The input:
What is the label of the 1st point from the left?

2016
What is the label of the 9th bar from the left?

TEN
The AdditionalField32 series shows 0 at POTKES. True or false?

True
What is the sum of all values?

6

---

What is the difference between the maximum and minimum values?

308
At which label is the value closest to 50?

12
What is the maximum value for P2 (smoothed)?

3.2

What you will do:
Display each line of the records that contains the string "True", copied without changes.

Finished task:
The AdditionalField32 series shows 0 at POTKES. True or false?
True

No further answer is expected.